Waking from nightmares through gentle touch or barking
Dogs are trained to nudge their handler, lick the handlers face or hands to wake them from nightmares. If the veteran tends to become confused and may hurt dog upon waking, the dog will be taught to get off the bed and bark to wake the handler from a safe distance. Once awake the handler can cue the dog to start grounding.
Anger intervention through grounding and touch
If the veteran expresses nonviolent anger during anxiety the dog can intervene with nudging, bringing the veteran something to hold, distraction with licking. The cue for this is usually raised voice, pacing, sighing or fidgeting.
Body blocks/create space in a crowd
The dog is trained to stand behind their handler in line to create space. The dog can be taught to circle handler off leash in a crowd to create a safe bubble.
Knocking hands apart during self harm
If the veteran has habits of self harm during anxiety the dog can be taught to target their hands and stop the habit. The dog can be taught to bark at the sight of firearms if the veteran has concerns of severe self harm.
Alerting to approaching people “Watch my six”
The dog can nudge handler if someone is approaching them from behind. This can be used at store counters, ATMs, parking lots, or anywhere the handler may be distracted from what’s behind them.
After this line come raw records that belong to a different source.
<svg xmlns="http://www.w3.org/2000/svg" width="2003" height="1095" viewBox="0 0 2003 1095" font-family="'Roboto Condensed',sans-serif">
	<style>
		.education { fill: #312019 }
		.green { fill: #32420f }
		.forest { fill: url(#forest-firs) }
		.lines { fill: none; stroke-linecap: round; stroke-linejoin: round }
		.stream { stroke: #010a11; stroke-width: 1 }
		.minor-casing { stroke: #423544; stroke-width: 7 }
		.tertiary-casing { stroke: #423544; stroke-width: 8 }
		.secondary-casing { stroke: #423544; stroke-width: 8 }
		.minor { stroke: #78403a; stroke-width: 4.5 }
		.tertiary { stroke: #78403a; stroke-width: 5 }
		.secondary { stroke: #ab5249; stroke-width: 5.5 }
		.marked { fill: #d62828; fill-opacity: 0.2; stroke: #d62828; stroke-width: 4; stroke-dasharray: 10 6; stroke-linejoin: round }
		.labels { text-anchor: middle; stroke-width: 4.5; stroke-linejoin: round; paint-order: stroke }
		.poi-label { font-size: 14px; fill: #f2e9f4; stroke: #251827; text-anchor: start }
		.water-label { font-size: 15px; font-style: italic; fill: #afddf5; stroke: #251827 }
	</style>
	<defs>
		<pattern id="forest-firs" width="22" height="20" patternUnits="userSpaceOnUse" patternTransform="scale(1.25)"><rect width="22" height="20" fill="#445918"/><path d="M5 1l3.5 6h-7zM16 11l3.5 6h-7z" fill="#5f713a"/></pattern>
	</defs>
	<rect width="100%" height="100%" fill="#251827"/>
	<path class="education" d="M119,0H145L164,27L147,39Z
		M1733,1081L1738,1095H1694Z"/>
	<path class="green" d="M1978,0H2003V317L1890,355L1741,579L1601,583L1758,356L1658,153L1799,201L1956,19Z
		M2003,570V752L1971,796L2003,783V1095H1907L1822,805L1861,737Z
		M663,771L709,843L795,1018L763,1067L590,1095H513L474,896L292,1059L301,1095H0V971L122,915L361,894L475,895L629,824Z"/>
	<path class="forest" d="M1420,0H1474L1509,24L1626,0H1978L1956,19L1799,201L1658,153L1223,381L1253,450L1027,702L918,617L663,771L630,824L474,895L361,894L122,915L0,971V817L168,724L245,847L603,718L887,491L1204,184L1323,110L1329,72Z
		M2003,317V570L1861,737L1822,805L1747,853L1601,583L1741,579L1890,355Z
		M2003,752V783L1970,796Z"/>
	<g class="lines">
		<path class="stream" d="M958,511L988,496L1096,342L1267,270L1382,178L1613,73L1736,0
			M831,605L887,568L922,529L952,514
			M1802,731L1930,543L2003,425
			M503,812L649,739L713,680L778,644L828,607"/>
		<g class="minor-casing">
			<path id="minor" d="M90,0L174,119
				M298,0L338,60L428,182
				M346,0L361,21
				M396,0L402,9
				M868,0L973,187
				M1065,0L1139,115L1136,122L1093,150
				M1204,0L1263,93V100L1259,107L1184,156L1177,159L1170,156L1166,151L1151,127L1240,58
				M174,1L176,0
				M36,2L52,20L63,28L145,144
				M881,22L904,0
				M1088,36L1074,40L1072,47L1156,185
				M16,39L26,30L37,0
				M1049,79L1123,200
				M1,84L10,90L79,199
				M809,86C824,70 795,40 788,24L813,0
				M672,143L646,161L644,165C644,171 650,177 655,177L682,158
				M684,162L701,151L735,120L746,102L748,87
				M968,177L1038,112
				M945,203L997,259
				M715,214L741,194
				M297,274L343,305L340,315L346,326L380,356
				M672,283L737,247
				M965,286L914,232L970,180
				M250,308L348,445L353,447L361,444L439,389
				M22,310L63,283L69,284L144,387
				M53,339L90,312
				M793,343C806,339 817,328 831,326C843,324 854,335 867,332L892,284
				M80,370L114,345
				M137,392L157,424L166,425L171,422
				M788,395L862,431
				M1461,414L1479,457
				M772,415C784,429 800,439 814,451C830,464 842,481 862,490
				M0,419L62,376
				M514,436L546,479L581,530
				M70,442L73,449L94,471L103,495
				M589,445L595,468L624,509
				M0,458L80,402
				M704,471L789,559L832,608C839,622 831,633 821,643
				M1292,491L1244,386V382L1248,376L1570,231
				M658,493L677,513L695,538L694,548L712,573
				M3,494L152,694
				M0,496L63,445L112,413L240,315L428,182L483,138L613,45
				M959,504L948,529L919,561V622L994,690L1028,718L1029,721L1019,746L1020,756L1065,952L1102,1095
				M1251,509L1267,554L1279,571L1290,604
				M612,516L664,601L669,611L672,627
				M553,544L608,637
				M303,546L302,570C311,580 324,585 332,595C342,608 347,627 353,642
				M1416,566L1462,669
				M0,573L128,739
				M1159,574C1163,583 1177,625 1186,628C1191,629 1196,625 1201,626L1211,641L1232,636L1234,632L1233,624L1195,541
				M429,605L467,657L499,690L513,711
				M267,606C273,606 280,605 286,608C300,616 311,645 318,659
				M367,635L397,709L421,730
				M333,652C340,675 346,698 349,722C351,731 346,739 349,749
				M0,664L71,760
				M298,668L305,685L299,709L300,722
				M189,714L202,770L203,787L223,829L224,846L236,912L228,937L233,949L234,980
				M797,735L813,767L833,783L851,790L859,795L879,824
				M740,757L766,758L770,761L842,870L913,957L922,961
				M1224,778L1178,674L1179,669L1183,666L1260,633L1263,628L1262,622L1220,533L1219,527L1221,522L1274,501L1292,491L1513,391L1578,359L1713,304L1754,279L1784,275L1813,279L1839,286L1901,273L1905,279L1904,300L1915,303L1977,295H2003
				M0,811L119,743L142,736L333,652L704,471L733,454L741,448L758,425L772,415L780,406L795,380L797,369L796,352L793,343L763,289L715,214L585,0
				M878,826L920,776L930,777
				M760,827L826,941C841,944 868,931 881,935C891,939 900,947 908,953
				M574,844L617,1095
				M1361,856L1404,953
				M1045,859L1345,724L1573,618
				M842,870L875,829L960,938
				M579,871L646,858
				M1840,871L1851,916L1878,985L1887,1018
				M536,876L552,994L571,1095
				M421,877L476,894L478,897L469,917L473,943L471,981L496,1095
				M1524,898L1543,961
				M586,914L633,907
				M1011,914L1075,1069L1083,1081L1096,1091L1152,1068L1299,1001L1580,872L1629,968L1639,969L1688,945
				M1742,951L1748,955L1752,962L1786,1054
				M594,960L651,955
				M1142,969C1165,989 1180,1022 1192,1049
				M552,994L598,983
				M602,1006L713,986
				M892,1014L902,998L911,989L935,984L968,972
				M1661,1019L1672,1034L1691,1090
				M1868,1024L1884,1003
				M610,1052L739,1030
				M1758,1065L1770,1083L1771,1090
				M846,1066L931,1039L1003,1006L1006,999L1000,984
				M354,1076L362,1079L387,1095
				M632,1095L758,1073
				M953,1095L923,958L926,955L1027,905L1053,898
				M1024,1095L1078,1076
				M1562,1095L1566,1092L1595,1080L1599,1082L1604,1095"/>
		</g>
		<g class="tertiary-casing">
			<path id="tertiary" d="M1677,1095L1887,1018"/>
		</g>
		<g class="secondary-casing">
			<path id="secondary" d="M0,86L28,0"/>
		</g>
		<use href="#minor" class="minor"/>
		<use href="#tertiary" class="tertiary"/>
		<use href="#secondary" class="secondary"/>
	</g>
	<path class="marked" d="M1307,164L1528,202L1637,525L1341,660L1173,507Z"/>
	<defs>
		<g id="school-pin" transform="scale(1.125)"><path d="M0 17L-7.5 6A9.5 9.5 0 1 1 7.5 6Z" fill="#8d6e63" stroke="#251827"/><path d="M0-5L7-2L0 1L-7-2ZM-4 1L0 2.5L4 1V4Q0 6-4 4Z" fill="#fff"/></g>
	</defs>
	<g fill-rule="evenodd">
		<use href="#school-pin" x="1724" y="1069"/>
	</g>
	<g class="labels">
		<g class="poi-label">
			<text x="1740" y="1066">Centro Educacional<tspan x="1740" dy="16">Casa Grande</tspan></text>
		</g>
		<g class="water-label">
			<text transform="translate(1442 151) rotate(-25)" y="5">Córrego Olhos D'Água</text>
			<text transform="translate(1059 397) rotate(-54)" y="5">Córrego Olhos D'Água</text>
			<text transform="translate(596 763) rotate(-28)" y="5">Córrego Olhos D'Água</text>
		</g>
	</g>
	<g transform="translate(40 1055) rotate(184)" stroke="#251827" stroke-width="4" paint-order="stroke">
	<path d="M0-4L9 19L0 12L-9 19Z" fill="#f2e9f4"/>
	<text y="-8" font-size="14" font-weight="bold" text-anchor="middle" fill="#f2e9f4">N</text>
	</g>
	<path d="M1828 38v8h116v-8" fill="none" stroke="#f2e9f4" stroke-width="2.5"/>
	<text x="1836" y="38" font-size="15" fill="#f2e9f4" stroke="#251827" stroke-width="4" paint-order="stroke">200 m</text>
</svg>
Stepping between approaching people
The dog can be taught to step between the handler and an approaching person to stop contact.
Backing people away
The dog will step backward toward the person to cause them to back up. If a dog walks forward towards someone they will most likely pet the dog but people tend to move if the dog is going to back into them. This creates space for the handler without them having to tell someone to back away.
Creating diversion in triggering situation
A simple and discreet hand signal or noise will tell the dog to refuse to lay down/pace/scratch the floor and appear they need to go outside. This gives the handler a simple reason to excuse themselves from the triggering situation.
Finding exits or safe corner in dissociative episodes
If the veteran is experiencing dissociation in public spaces, the dog can be taught to find an exit or a corner away from windows where they can comfort the veteran.